Veniamo alla parte musicale. Wozzeck rappresenta per Leo Hussain un’occasione importante: esce dal suo repertorio originale per affrontare una partitura impervia (la prima a Berlino nel 1925 venne preceduta da 137 prove d’orchestra) con grande organico ed orchestra, oltre che in buca, in scena. I risultati sono stati complessivamente buoni, anche se Hussain è stato eccessivamente lirico nelle parti liriche (ad esempio il finale) ed un po’ pesante in altri momenti (ad esempio, la scena degli esperimenti sadici del Dottore – quarto quadro del primo atto). L’orchestra del Teatro del Teatro Nazionale di Bucarest ha comunque dato una grande prova.

Michael Volle  è vocalmente perfetto nei panni del protagonista: sa scivolare abilmente dal melologo, allo sprechensang, agli ariosi e ai brevi ma intensi duetti con Marie. E’ un grande attore e con fisico adatto al ruolo del soldato costretto a nutrirsi solo di legumi (per gli esperimenti del Dottore) e, nell’accezione di questo allestimento, di una capacità sessuale chiaramente inferiore a quella del suo rivale Tamburmaggiore (Marius Vlad  Budoiu), interpretato  a tutto tondo (dalla voce all’azione scenica). La Marie di Evelyn Herlitzius  non è la povera donna di campagna che, delusa dal soldatino, cade nelle braccia del Tamburmaggiore, ma una Brunilde (uno dei ruoli per cui il soprano drammatico di New York è più noto) assetata di sesso sin dalla prima apparizione in scena; impeccabile sia vocalmente sia scenicamente. La Margret di  Maria Jinga è, nella concezione generale dell’allestimento, quasi una prostituta, dal canto volutamente un po’ sguaiato.
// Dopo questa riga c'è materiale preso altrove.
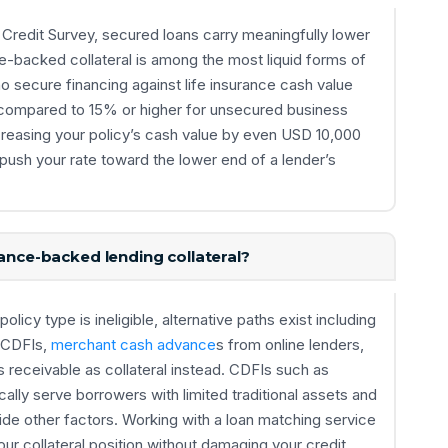
Credit Survey, secured loans carry meaningfully lower
e-backed collateral is among the most liquid forms of
o secure financing against life insurance cash value
 compared to 15% or higher for unsecured business
Increasing your policy’s cash value by even USD 10,000
 push your rate toward the lower end of a lender’s
rance-backed lending collateral?
olicy type is ineligible, alternative paths exist including
 CDFIs,
merchant cash advance
s from online lenders,
receivable as collateral instead. CDFIs such as
ly serve borrowers with limited traditional assets and
side other factors. Working with a loan matching service
our collateral position without damaging your credit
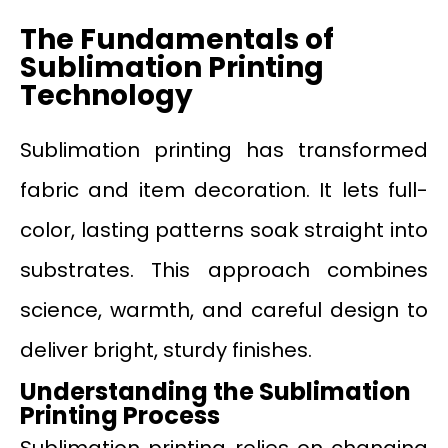
The Fundamentals of
Sublimation Printing
Technology
Sublimation printing has transformed
fabric and item decoration. It lets full-
color, lasting patterns soak straight into
substrates. This approach combines
science, warmth, and careful design to
deliver bright, sturdy finishes.
Understanding the Sublimation
Printing Process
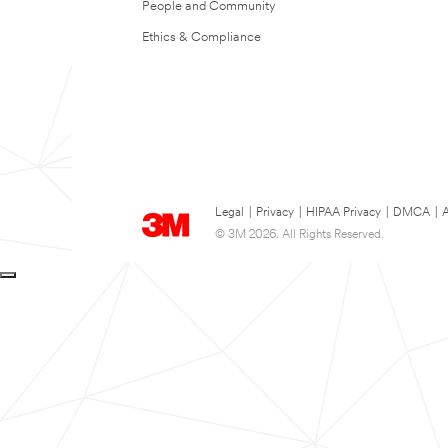
People and Community
Ethics & Compliance
Legal
|
Privacy
|
HIPAA Privacy
|
DMCA
|
A
© 3M 2026. All Rights Reserved.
Nelle parti minori merita un economio Cosmin Ifrin, un tenore leggero, che impersona Anders con la scettica innocenza (uno dei paradossi di Berg) appropriata; tenerissimo il suo legato. Arnold Bezuyem e Martin Winkler sono l’arrogante Capitano ed il sadico Dottore; tenorino mellifluo il primo e basso di agilità il secondo – ambedue di buon livello. altri. Struggente l’”Hop, hop” finale.

Resta un quesito: perché utilizzare una sala da 4000 posti,peraltro con molte file vuote per un lavoro fondamentalmente intimista?